Stored entries:
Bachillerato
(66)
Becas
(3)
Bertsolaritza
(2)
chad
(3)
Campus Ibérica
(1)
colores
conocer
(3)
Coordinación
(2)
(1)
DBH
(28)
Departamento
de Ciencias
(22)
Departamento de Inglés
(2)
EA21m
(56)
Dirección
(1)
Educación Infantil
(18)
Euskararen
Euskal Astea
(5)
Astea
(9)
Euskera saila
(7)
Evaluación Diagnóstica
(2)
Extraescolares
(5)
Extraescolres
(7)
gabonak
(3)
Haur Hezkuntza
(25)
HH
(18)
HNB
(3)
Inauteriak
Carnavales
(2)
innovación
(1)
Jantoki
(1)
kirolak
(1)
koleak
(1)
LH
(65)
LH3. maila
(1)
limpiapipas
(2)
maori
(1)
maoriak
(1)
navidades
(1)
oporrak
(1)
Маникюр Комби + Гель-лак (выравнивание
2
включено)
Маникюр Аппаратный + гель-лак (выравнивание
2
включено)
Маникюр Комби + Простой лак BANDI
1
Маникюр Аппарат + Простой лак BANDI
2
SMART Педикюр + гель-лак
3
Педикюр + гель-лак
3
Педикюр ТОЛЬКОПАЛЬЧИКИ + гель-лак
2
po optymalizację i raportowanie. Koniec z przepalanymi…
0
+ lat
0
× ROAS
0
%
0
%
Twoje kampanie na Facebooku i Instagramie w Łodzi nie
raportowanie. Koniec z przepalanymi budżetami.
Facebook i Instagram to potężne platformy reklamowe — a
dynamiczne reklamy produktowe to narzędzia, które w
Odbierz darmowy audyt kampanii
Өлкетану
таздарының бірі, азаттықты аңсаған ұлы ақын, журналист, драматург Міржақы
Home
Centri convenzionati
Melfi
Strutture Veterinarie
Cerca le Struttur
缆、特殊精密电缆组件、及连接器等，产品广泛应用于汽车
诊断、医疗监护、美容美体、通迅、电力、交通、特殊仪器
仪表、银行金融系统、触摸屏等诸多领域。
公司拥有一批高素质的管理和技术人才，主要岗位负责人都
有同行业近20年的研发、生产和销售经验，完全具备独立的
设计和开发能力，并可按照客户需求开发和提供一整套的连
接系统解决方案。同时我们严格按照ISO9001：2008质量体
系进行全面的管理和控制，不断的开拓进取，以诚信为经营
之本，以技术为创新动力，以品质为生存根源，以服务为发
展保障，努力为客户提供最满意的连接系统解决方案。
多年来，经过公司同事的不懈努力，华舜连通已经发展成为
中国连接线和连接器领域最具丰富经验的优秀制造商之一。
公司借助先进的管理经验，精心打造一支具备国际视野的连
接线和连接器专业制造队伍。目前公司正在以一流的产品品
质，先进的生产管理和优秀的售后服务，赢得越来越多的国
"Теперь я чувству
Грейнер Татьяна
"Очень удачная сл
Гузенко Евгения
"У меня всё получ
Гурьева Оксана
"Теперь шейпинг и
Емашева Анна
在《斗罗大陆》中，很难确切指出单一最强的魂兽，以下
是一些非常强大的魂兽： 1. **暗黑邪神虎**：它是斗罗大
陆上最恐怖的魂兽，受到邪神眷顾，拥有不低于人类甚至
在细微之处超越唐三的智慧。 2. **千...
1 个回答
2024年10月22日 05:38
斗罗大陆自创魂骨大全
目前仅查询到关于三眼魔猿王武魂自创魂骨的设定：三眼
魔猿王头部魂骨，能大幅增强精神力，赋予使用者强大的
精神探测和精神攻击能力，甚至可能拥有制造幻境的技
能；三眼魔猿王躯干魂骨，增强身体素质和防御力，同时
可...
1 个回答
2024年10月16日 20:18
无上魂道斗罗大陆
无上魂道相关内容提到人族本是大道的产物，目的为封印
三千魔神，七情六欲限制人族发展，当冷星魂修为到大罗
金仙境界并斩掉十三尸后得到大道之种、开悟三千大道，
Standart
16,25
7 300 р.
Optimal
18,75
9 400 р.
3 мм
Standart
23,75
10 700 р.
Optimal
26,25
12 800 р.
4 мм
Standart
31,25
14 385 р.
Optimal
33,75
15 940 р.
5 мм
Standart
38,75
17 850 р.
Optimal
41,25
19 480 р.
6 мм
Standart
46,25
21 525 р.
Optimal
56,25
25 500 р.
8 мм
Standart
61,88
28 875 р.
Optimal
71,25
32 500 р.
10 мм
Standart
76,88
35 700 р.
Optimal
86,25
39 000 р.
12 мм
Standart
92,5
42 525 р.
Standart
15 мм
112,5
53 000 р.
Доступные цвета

■ Aim of the task:
Restating all of the data exactly is the whole task.

■ Completed exercise:
Bachillerato
(66)
Becas
(3)
Bertsolaritza
(2)
chad
(3)
Campus Ibérica
(1)
colores
conocer
(3)
Coordinación
(2)
(1)
DBH
(28)
Departamento
de Ciencias
(22)
Departamento de Inglés
(2)
EA21m
(56)
Dirección
(1)
Educación Infantil
(18)
Euskararen
Euskal Astea
(5)
Astea
(9)
Euskera saila
(7)
Evaluación Diagnóstica
(2)
Extraescolares
(5)
Extraescolres
(7)
gabonak
(3)
Haur Hezkuntza
(25)
HH
(18)
HNB
(3)
Inauteriak
Carnavales
(2)
innovación
(1)
Jantoki
(1)
kirolak
(1)
koleak
(1)
LH
(65)
LH3. maila
(1)
limpiapipas
(2)
maori
(1)
maoriak
(1)
navidades
(1)
oporrak
(1)
Маникюр Комби + Гель-лак (выравнивание
2
включено)
Маникюр Аппаратный + гель-лак (выравнивание
2
включено)
Маникюр Комби + Простой лак BANDI
1
Маникюр Аппарат + Простой лак BANDI
2
SMART Педикюр + гель-лак
3
Педикюр + гель-лак
3
Педикюр ТОЛЬКОПАЛЬЧИКИ + гель-лак
2
po optymalizację i raportowanie. Koniec z przepalanymi…
0
+ lat
0
× ROAS
0
%
0
%
Twoje kampanie na Facebooku i Instagramie w Łodzi nie
raportowanie. Koniec z przepalanymi budżetami.
Facebook i Instagram to potężne platformy reklamowe — a
dynamiczne reklamy produktowe to narzędzia, które w
Odbierz darmowy audyt kampanii
Өлкетану
таздарының бірі, азаттықты аңсаған ұлы ақын, журналист, драматург Міржақы
Home
Centri convenzionati
Melfi
Strutture Veterinarie
Cerca le Struttur
缆、特殊精密电缆组件、及连接器等，产品广泛应用于汽车
诊断、医疗监护、美容美体、通迅、电力、交通、特殊仪器
仪表、银行金融系统、触摸屏等诸多领域。
公司拥有一批高素质的管理和技术人才，主要岗位负责人都
有同行业近20年的研发、生产和销售经验，完全具备独立的
设计和开发能力，并可按照客户需求开发和提供一整套的连
接系统解决方案。同时我们严格按照ISO9001：2008质量体
系进行全面的管理和控制，不断的开拓进取，以诚信为经营
之本，以技术为创新动力，以品质为生存根源，以服务为发
展保障，努力为客户提供最满意的连接系统解决方案。
多年来，经过公司同事的不懈努力，华舜连通已经发展成为
中国连接线和连接器领域最具丰富经验的优秀制造商之一。
公司借助先进的管理经验，精心打造一支具备国际视野的连
接线和连接器专业制造队伍。目前公司正在以一流的产品品
质，先进的生产管理和优秀的售后服务，赢得越来越多的国
"Теперь я чувству
Грейнер Татьяна
"Очень удачная сл
Гузенко Евгения
"У меня всё получ
Гурьева Оксана
"Теперь шейпинг и
Емашева Анна
在《斗罗大陆》中，很难确切指出单一最强的魂兽，以下
是一些非常强大的魂兽： 1. **暗黑邪神虎**：它是斗罗大
陆上最恐怖的魂兽，受到邪神眷顾，拥有不低于人类甚至
在细微之处超越唐三的智慧。 2. **千...
1 个回答
2024年10月22日 05:38
斗罗大陆自创魂骨大全
目前仅查询到关于三眼魔猿王武魂自创魂骨的设定：三眼
魔猿王头部魂骨，能大幅增强精神力，赋予使用者强大的
精神探测和精神攻击能力，甚至可能拥有制造幻境的技
能；三眼魔猿王躯干魂骨，增强身体素质和防御力，同时
可...
1 个回答
2024年10月16日 20:18
无上魂道斗罗大陆
无上魂道相关内容提到人族本是大道的产物，目的为封印
三千魔神，七情六欲限制人族发展，当冷星魂修为到大罗
金仙境界并斩掉十三尸后得到大道之种、开悟三千大道，
Standart
16,25
7 300 р.
Optimal
18,75
9 400 р.
3 мм
Standart
23,75
10 700 р.
Optimal
26,25
12 800 р.
4 мм
Standart
31,25
14 385 р.
Optimal
33,75
15 940 р.
5 мм
Standart
38,75
17 850 р.
Optimal
41,25
19 480 р.
6 мм
Standart
46,25
21 525 р.
Optimal
56,25
25 500 р.
8 мм
Standart
61,88
28 875 р.
Optimal
71,25
32 500 р.
10 мм
Standart
76,88
35 700 р.
Optimal
86,25
39 000 р.
12 мм
Standart
92,5
42 525 р.
Standart
15 мм
112,5
53 000 р.
Доступные цвета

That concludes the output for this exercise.